Responda às perguntas abaixo com base no trecho sobre o fim da substituição tributária nas distribuidoras.
(a) Segundo o trecho, de que cuida o ERP?
(b) Em que ano termina a substituição tributária do ICMS?
(c) Em que ano começa oficialmente a redução do ICMS na Reforma Tributária?

╭─ Trecho do documento

5. Projete o caixa. Considere o fim da antecipação, o split payment e o tempo de liberação dos créditos.

6. Revise o cadastro fiscal no sistema de gestão. Garanta que cada item mude de regra na data certa.

O ERP cuida do registro da operação. Enquanto isso, um software fiscal complementar cuida de aplicar a regra certa em cada nota. Esse é o papel do simplify.tax: rastrear a origem de cada crédito e mostrar o impacto de cada virada na margem.

reforma tributária

Conclusão

O fim da substituição tributária muda o papel da distribuidora na cadeia. Ela deixa de receber o imposto pronto e passa a responder pela própria apuração, com efeito direto no preço, no caixa e no estoque. Com a Reforma Tributária, essa mudança termina em 2033, mas as exclusões estaduais já trazem a virada para o presente.

Quem se organiza agora chega a cada exclusão com preço revisado e crédito documentado. Para acompanhar cada atualização da Reforma Tributária aplicada à sua operação, assine a newsletter da OFM e se mantenha atualizado.

Reforma Tributária · Distribuidoras
Perguntas frequentes sobre o fim da substituição tributária nas distribuidoras
01A substituição tributária vai acabar com a Reforma Tributária?

Sim, a substituição tributária do ICMS termina junto com o próprio ICMS, em 2033. Os novos tributos, o IBS e a CBS, não preveem substituição tributária como regra geral. Cada empresa passa a recolher sobre o que agrega na própria operação, pelo sistema de débito e crédito.

02Quando começa o fim da substituição tributária?

Na Reforma Tributária, a redução do ICMS começa oficialmente em 2029. Na prática, porém, os estados já estão excluindo produtos da substituição tributária ao longo de 2026, estado por estado e produto por produto. Por isso, muitas distribuidoras já enfrentam essa virada agora, antes do cronograma nacional.

03O que muda para a distribuidora quando um produto sai da ST?

Ela deixa de receber o produto com imposto antecipado e passa a apurar débito e crédito, operação por operação. Com isso, o imposto sai do custo de compra e passa a incidir sobre a margem real. O efeito aparece direto no preço, no caixa e no controle de estoque.

04Como tratar o estoque que já tem ICMS-ST pago?

╰─
╭─ Conjunto de dados

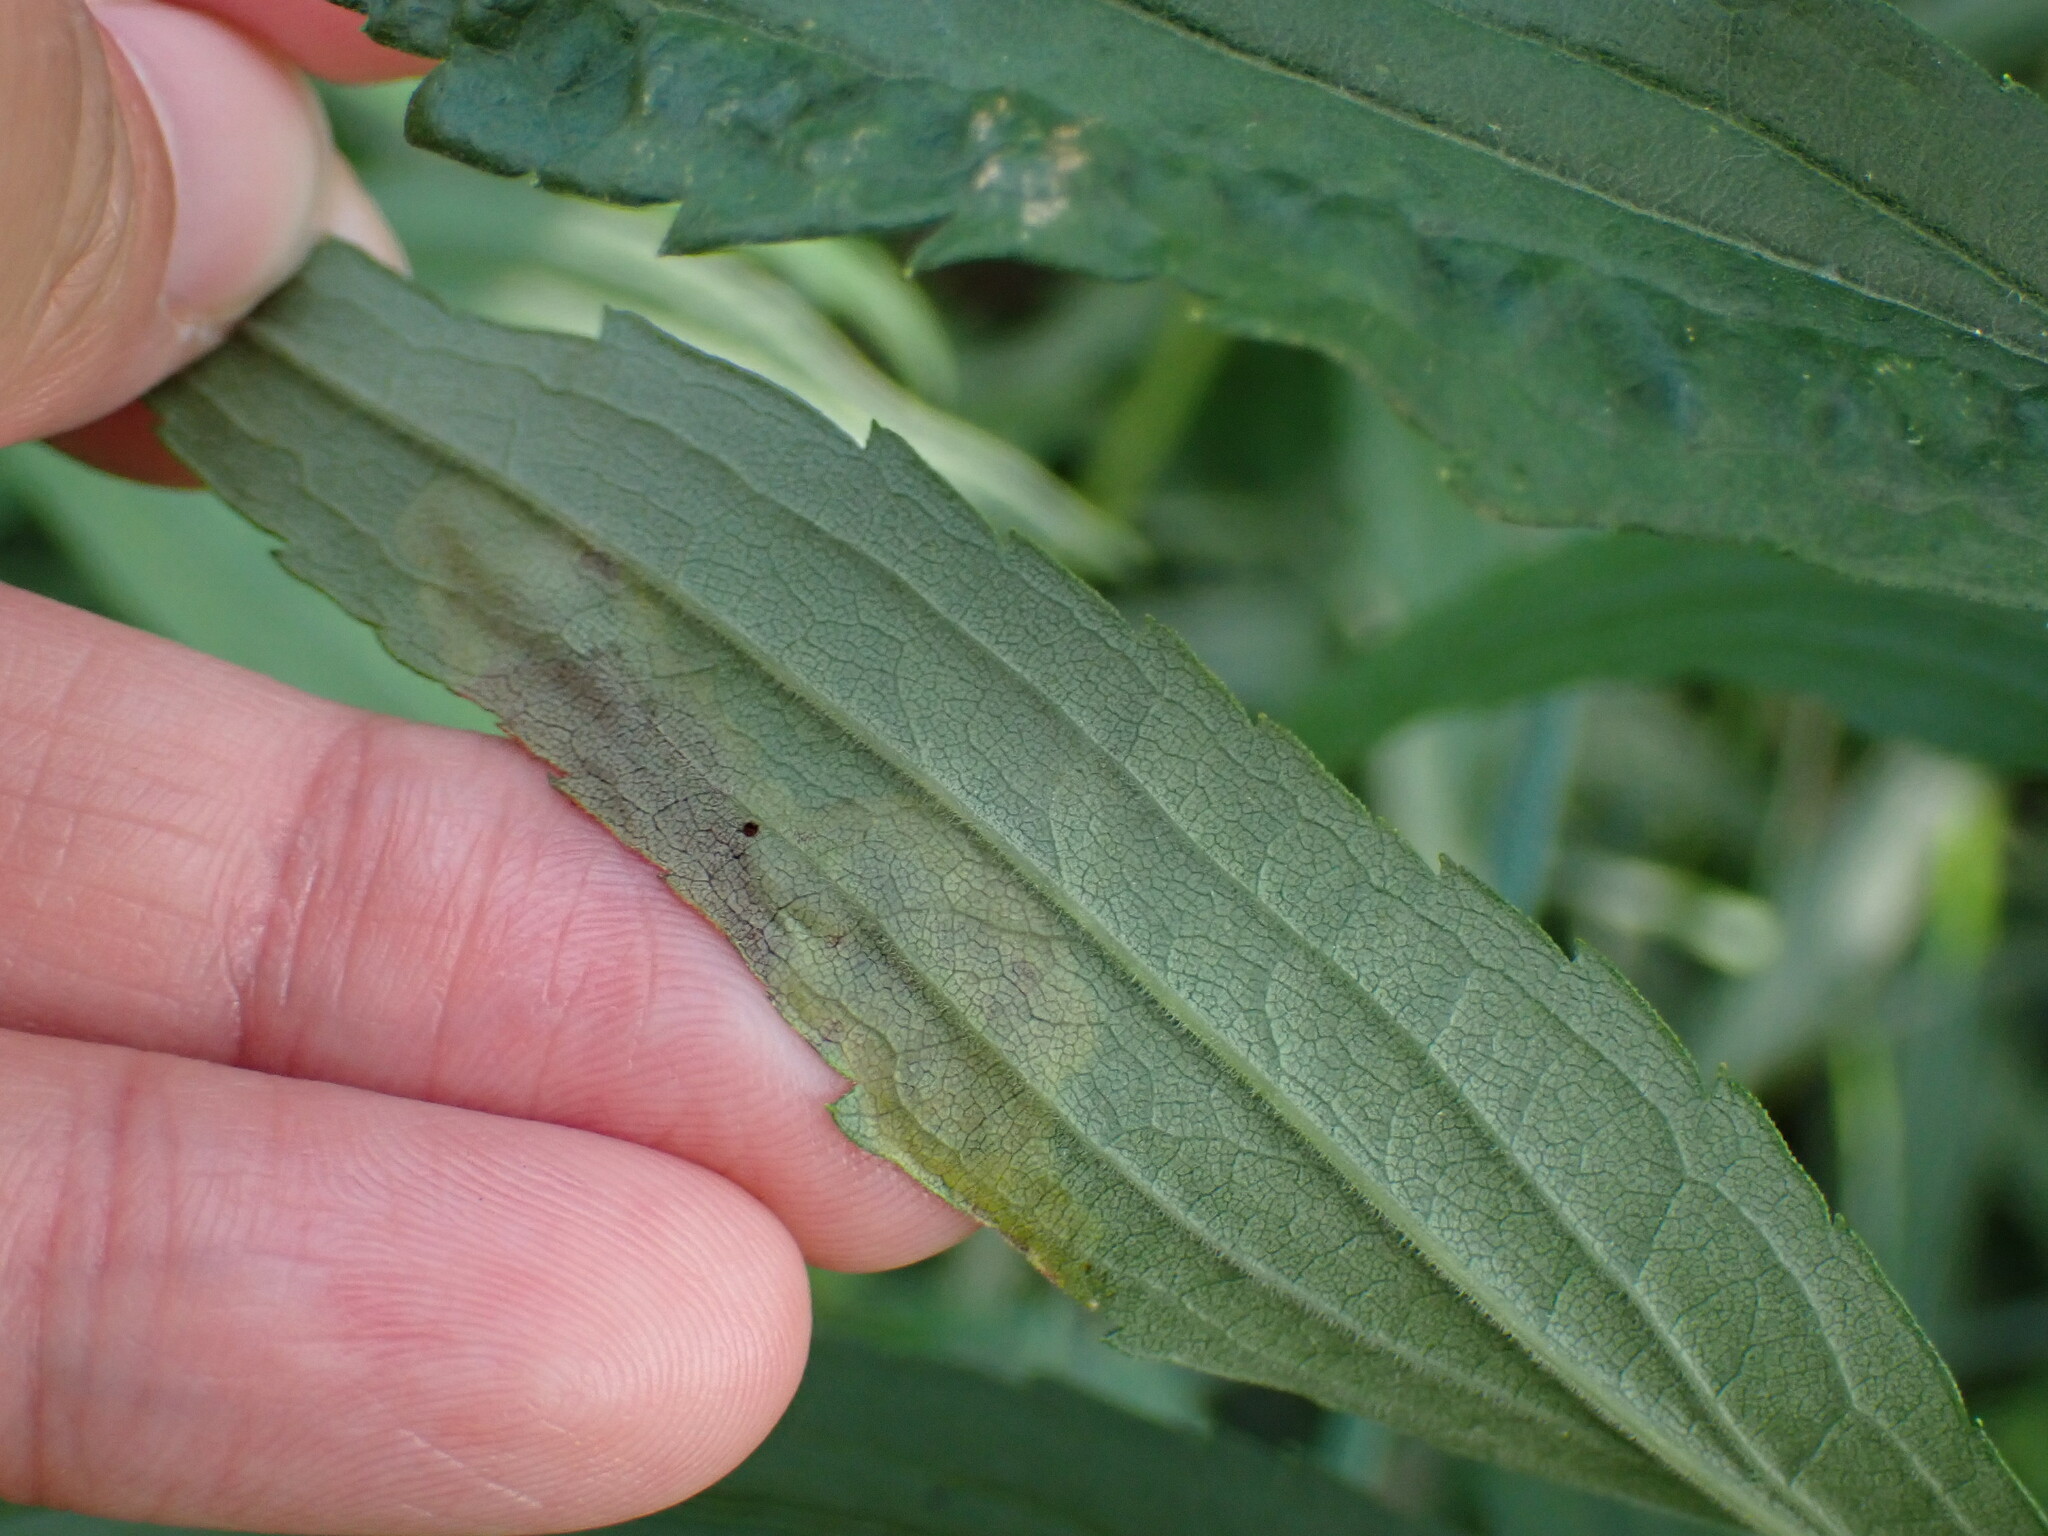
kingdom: Animalia
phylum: Arthropoda
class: Insecta
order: Diptera
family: Agromyzidae
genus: Nemorimyza
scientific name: Nemorimyza posticata
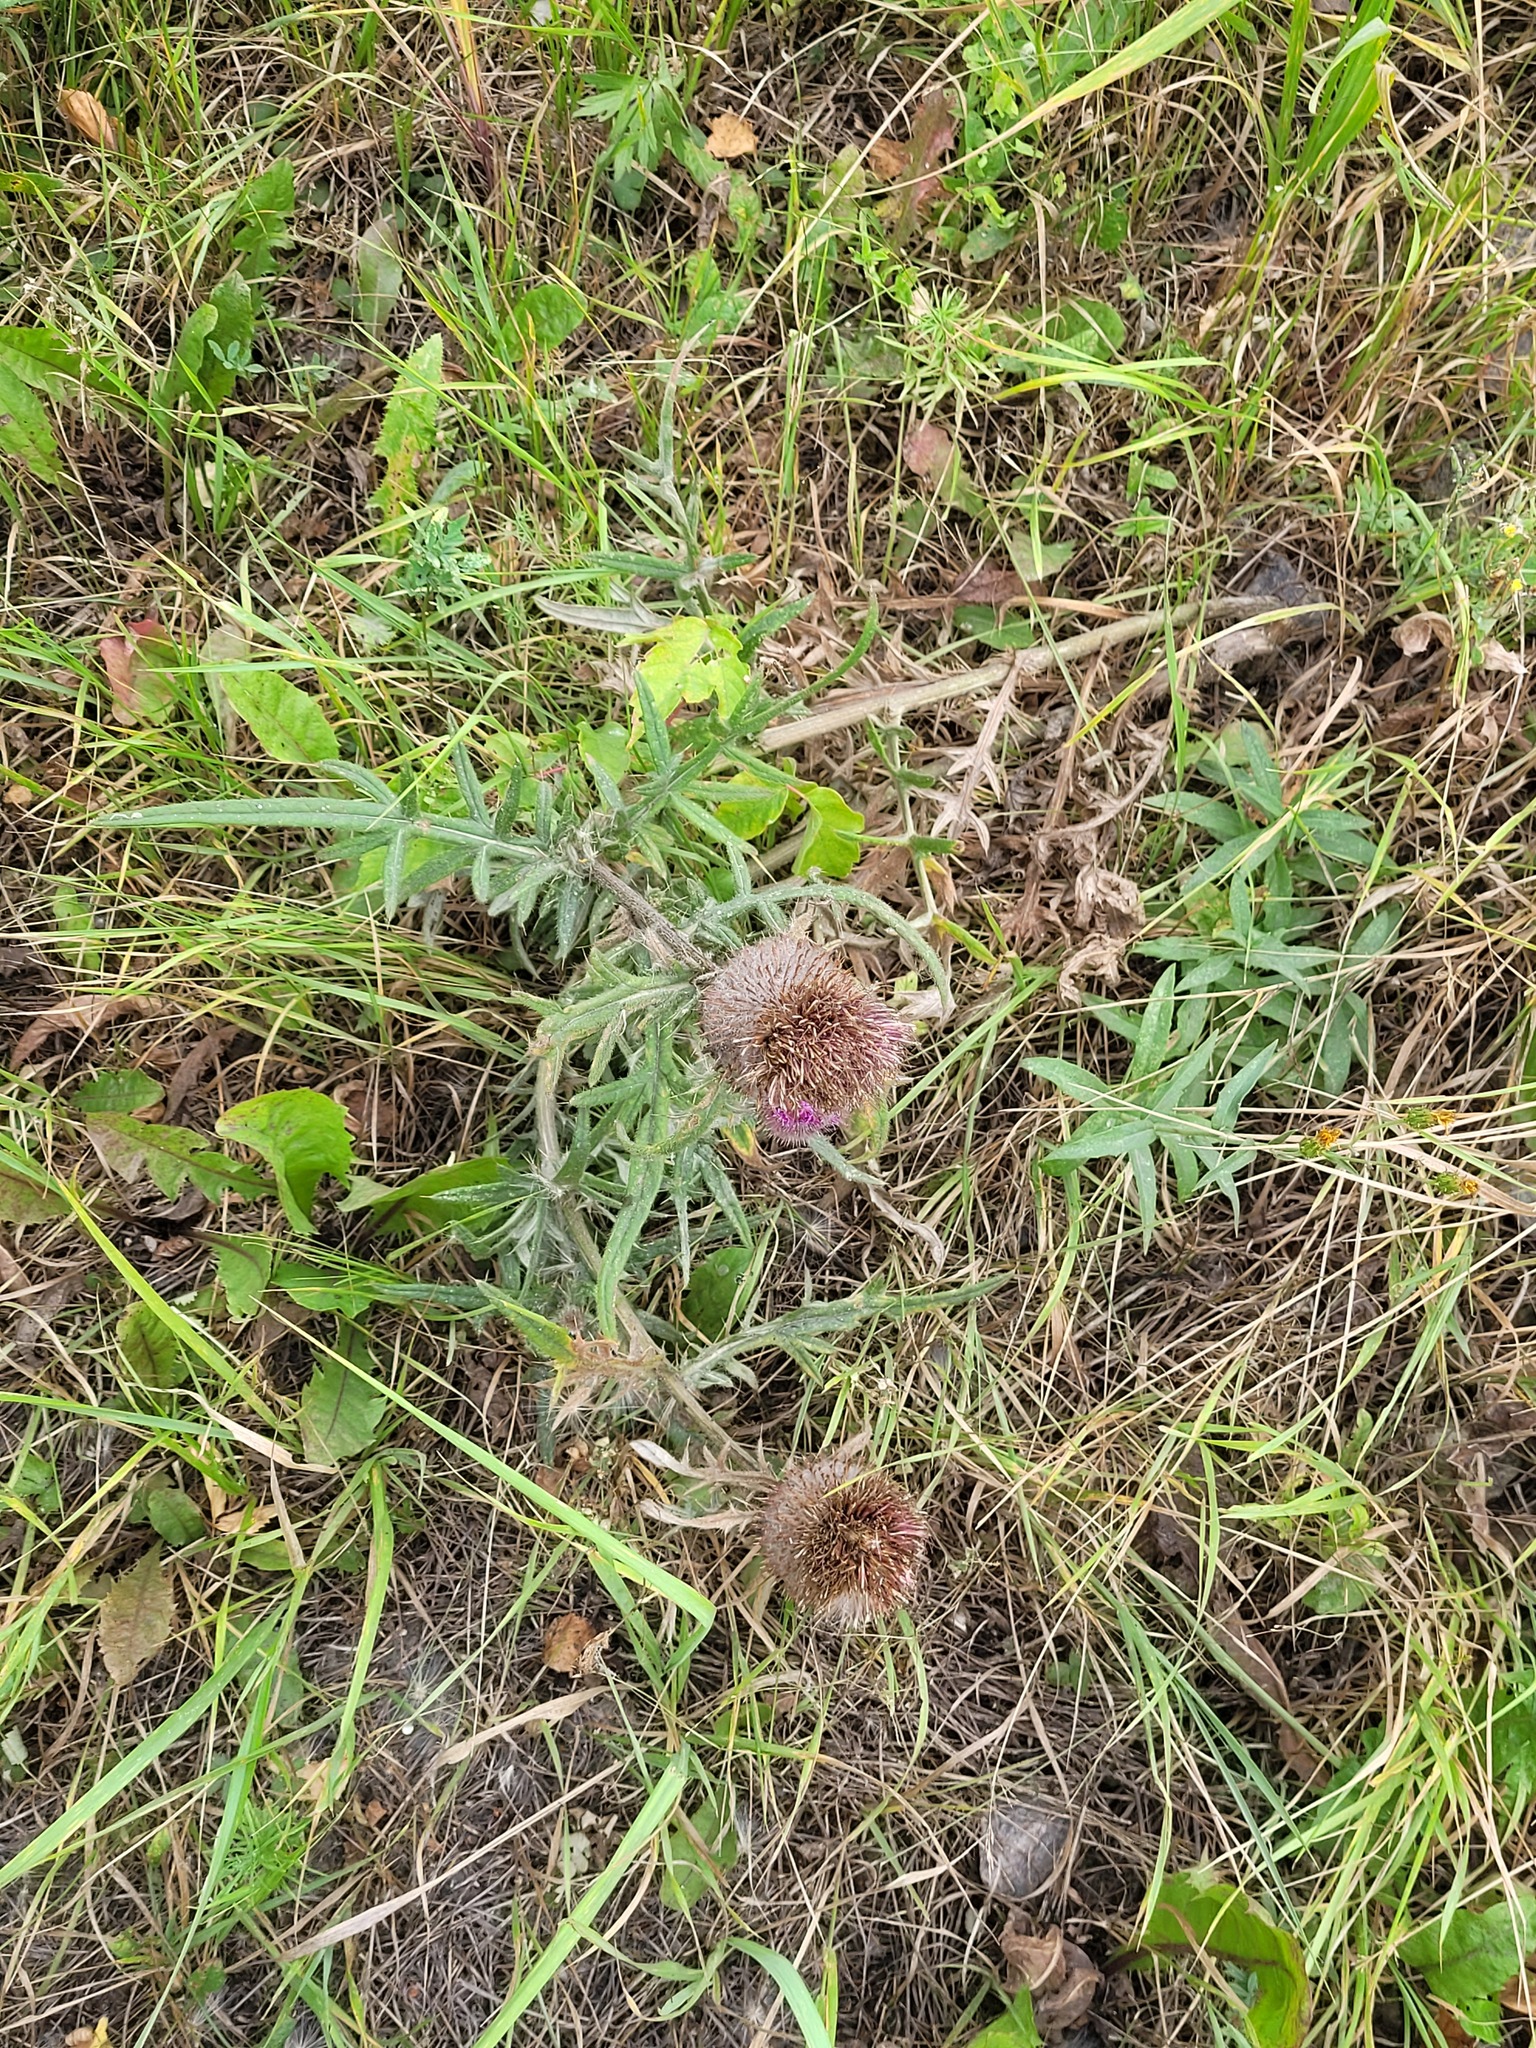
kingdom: Plantae
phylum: Tracheophyta
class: Magnoliopsida
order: Asterales
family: Asteraceae
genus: Lophiolepis
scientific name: Lophiolepis decussata
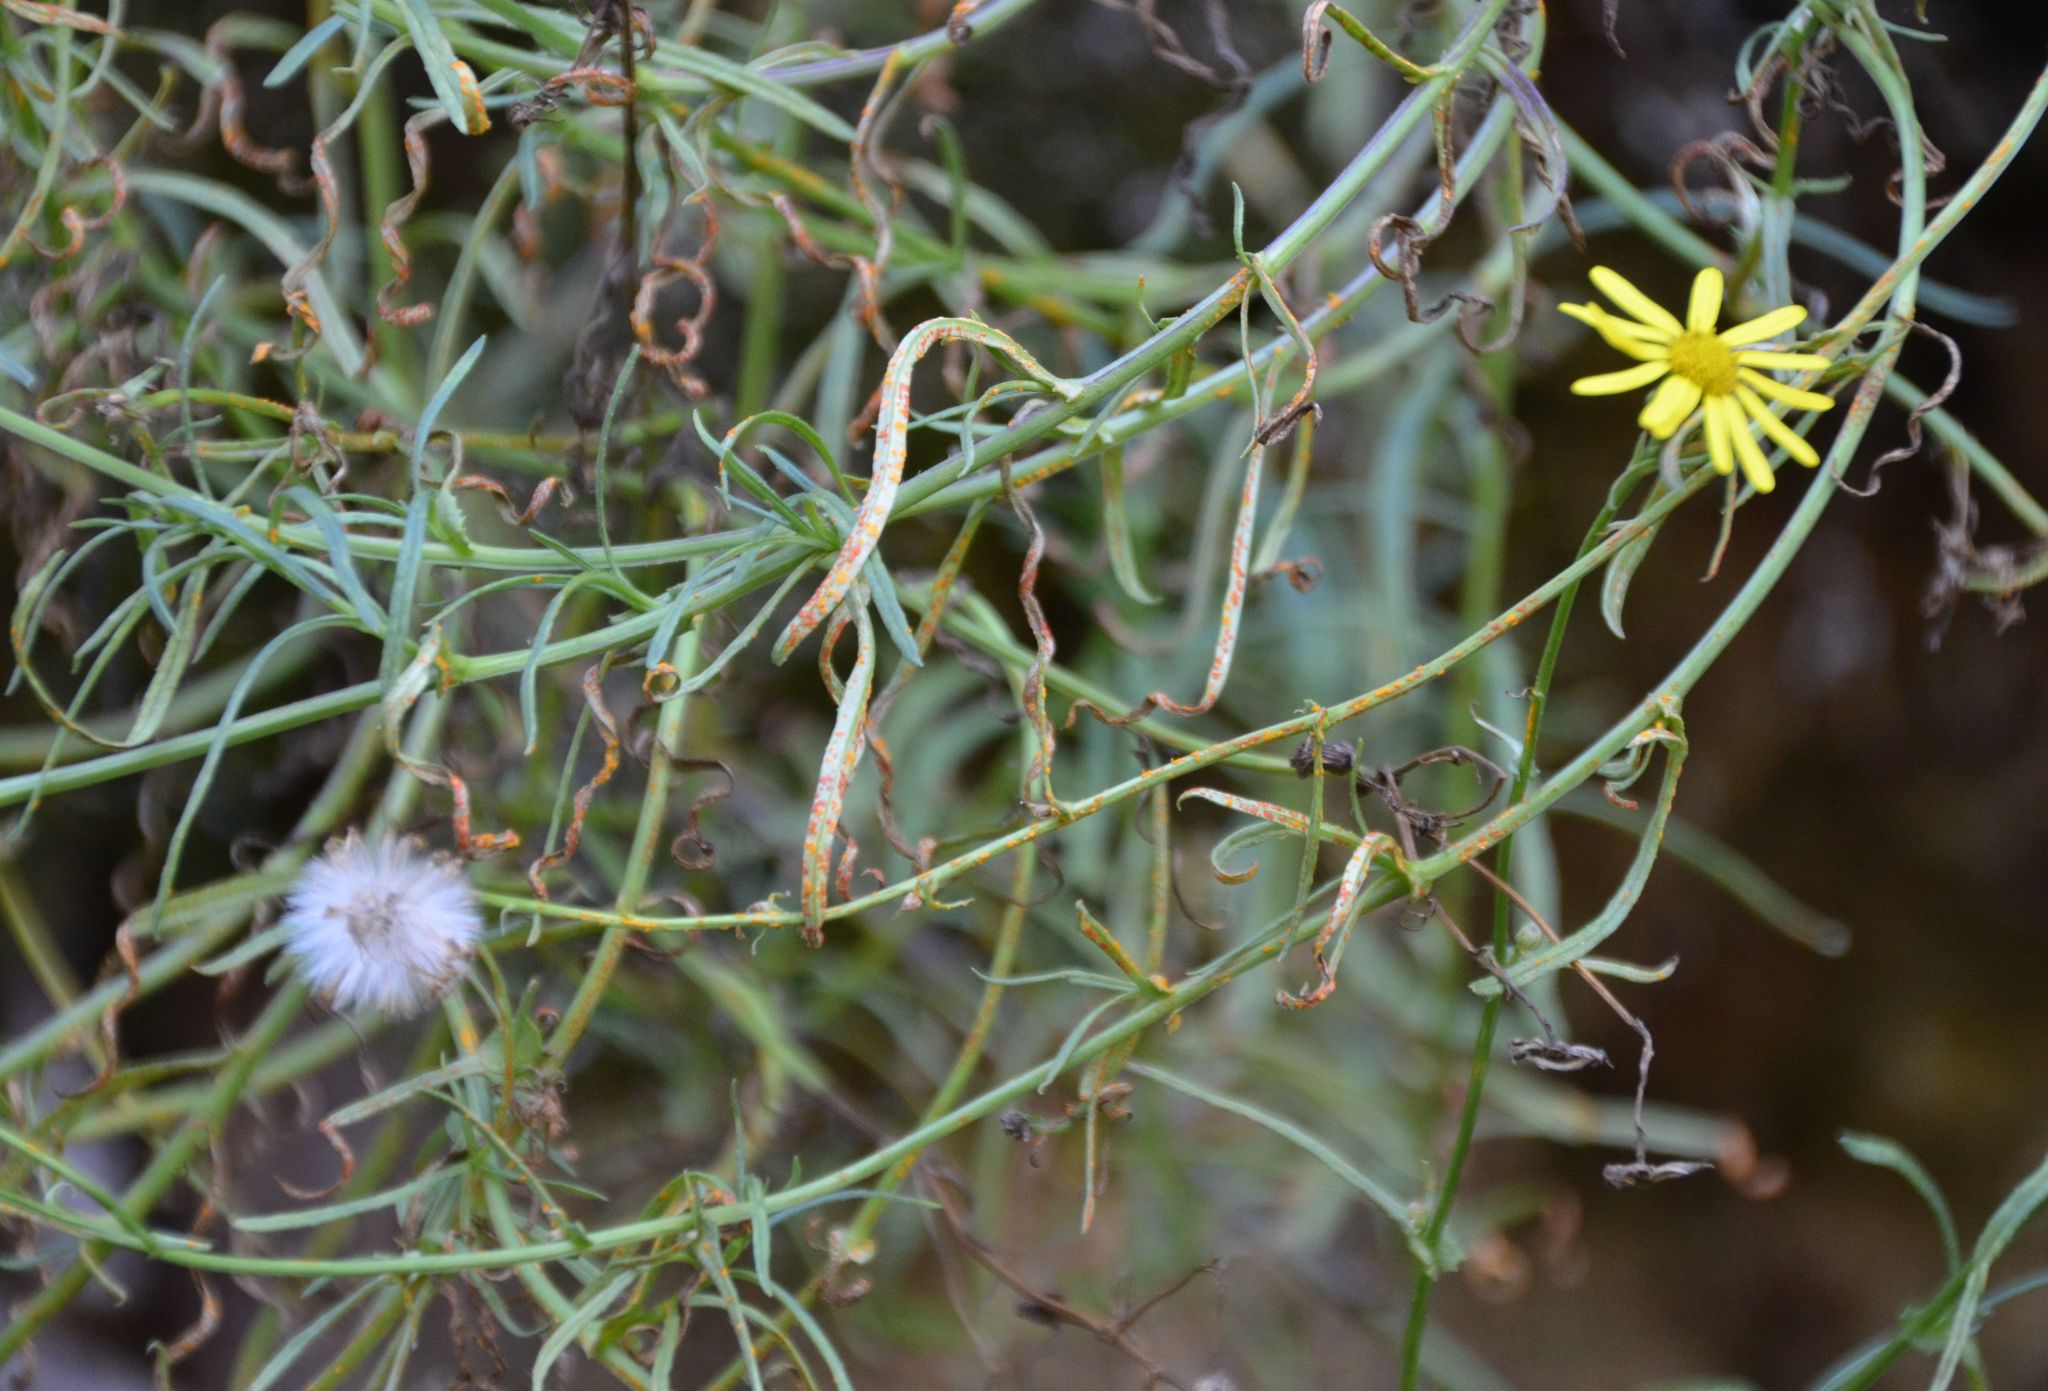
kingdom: Plantae
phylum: Tracheophyta
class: Magnoliopsida
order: Asterales
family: Asteraceae
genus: Senecio
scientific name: Senecio inaequidens
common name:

╰─

> **Resposta**
(a) Do registro da operação.
(b) Em 2033.
(c) Em 2029.